By | Published on Thursday 29 September 2016

US Department Of Justice

Eighteen members of US Congress have called of the Department Of Justice to reconsider its decision to force 100% licensing onto American collecting societies BMI and ASCAP.

As previously reported, the DoJ, which oversees the consent decrees that regulate the two performing rights organisations, conducted a thorough review of those regulations after the music publishers requested various changes be made.

But, having done the review, not only did the DoJ decide not to make any changes, it also ruled that – under the current consent decrees – BMI and ASCAP are obliged to operate a 100% licensing system.

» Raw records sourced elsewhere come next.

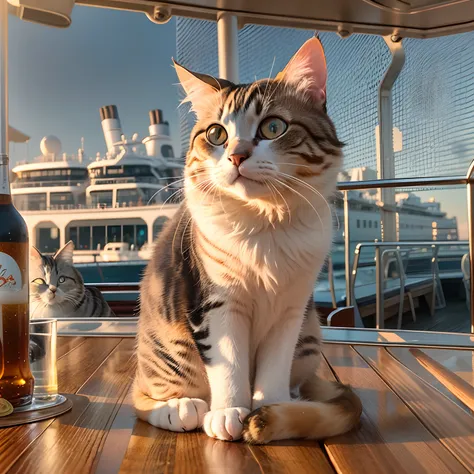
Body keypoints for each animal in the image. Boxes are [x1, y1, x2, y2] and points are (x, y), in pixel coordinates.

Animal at [131, 38, 362, 444]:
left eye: (273, 127)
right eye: (216, 134)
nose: (237, 155)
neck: (266, 223)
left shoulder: (292, 308)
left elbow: (274, 366)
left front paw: (270, 407)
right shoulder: (217, 302)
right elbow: (229, 365)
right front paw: (229, 411)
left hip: (309, 337)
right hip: (167, 348)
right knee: (140, 394)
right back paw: (181, 407)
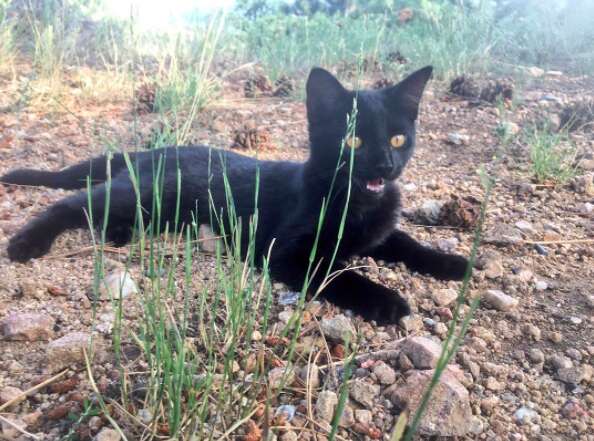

That means that where a song is co-owned by an ASCAP member and a BMI member, a licensee can make use of that song with either an ASCAP licence or a BMI licence, whereas previously a licence would be required from both (aka ‘fractional licensing’). The licensee would then pay one society any royalties that are due, and it would be for the PRO to ensure both rights owners got paid their respective share of that money.

The DoJ ruling has been widely criticised by the music industry, and as soon as the government agency’s decision had been confirmed BMI announced it would fight the move in the courts while ASCAP would lobby Congress. BMI then secured a win in court way quicker than everyone anticipated, with judge Louis Stanton immediately ruling that the DoJ had incorrectly interpreted that society’s consent decree.

With the DoJ still having the option to appeal that judgement, plus the status of ASCAP’s consent decree still in limbo, the wider campaign against 100% licensing continues. And to that end eighteen allies of the music industry in Congress signed an open letter to Attorney General Loretta Lynch, who heads up the DoJ.

According to Billboard, in it they write: “We believe a well-functioning music marketplace benefits America’s music-loving public, businesses that use music to connect with their customers and, especially, more than one million songwriters and composers whose creative work is the lifeblood of the entire American music economy”.

Noting that the US Copyright Office opposes the DoJ’s position on 100% licensing, the letter says “the DoJ can no longer maintain that the language of the ASCAP and BMI consent decrees clearly prohibits fractional licensing” and therefore “the DoJ should take prompt action to limit the confusion and chaos [its ruling] creates in the market”.

Among the signatories of the new letter is Doug Collins, who has already been championing the songwriters’ cause by co-proposing the Songwriter Equity Act in Congress, and who quickly declared the DoJ’s ruling on the consent decrees “very frustrating” back in August.